# SUPPLIED INFORMATION
----
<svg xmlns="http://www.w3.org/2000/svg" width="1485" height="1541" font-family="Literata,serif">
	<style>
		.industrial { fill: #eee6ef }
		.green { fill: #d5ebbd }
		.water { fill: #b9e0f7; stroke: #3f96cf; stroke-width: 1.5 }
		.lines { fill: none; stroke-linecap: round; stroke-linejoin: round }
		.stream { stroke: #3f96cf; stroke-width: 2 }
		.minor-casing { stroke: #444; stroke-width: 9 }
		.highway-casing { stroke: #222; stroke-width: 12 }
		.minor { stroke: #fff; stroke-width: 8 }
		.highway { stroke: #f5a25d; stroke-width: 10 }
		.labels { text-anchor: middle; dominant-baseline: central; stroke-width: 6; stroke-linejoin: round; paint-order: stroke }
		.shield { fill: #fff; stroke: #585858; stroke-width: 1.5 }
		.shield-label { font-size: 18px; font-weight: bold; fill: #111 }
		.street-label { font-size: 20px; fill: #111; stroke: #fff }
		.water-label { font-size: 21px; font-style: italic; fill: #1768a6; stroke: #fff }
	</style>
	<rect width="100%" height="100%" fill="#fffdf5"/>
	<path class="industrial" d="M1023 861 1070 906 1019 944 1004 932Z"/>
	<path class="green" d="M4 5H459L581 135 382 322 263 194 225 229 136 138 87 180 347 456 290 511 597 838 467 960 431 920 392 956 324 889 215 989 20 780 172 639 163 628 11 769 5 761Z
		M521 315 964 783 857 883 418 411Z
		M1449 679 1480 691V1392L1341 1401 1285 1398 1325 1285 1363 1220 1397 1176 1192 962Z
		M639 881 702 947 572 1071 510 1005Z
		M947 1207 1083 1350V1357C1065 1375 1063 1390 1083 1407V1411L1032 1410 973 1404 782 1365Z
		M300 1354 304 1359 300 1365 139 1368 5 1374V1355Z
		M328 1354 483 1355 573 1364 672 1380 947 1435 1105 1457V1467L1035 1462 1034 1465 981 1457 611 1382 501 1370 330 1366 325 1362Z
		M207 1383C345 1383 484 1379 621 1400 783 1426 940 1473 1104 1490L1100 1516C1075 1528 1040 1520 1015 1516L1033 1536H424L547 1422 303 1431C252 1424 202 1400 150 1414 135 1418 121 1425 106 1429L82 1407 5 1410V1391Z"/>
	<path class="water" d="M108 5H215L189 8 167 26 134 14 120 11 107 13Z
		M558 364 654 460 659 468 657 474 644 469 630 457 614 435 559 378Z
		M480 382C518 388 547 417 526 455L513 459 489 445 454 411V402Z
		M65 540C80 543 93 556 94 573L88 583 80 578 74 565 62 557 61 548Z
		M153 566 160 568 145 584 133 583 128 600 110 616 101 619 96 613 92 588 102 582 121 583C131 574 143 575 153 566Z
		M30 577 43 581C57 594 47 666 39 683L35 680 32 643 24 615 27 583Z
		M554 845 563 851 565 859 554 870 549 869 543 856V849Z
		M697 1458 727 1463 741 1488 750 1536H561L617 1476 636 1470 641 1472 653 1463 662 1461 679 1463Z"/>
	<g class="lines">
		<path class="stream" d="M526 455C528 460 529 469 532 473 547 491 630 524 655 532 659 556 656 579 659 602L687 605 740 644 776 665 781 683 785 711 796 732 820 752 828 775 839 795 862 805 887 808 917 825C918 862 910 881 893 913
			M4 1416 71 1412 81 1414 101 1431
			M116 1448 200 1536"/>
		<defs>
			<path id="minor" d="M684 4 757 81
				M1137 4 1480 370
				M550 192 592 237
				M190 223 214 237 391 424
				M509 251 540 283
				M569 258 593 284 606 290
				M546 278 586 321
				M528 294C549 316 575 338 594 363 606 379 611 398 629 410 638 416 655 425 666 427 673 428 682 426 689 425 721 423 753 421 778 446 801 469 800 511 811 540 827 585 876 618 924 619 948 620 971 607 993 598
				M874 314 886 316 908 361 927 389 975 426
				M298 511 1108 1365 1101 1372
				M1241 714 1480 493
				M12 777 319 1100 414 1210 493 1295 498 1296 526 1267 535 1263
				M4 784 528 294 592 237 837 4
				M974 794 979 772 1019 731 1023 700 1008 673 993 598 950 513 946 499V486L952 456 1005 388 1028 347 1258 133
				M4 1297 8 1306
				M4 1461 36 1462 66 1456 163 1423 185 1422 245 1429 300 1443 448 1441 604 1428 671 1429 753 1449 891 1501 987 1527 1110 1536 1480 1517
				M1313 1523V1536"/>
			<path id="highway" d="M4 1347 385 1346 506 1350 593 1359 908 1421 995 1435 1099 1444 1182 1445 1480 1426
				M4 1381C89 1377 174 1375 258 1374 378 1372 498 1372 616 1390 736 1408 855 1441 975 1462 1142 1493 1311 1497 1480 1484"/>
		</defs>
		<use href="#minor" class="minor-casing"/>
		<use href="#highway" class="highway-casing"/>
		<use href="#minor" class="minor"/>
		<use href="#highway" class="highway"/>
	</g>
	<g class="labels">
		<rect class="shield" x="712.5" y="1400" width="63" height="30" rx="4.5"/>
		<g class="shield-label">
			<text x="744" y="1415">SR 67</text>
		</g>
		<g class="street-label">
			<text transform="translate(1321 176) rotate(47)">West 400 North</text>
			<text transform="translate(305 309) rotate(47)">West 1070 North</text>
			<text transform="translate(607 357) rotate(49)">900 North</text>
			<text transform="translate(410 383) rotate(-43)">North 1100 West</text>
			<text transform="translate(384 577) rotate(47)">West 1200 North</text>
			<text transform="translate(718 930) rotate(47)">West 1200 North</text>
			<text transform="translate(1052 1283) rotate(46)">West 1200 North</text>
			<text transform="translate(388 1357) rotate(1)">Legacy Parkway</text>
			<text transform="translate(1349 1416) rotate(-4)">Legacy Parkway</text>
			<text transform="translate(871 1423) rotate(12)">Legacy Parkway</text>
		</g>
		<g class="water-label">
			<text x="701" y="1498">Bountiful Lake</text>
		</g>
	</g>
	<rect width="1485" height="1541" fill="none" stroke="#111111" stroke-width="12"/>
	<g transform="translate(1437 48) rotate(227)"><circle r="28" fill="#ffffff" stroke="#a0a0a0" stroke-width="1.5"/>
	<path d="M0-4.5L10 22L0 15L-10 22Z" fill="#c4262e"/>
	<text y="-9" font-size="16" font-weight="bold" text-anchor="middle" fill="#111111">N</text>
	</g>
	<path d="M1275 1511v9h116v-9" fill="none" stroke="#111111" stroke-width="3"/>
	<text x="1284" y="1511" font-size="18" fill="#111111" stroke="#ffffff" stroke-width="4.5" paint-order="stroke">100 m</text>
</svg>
----
Check the entries above line by line and return each one containing the word "anchor".

		.labels { text-anchor: middle; dominant-baseline: central; stroke-width: 6; stroke-linejoin: round; paint-order: stroke }
	<text y="-9" font-size="16" font-weight="bold" text-anchor="middle" fill="#111111">N</text>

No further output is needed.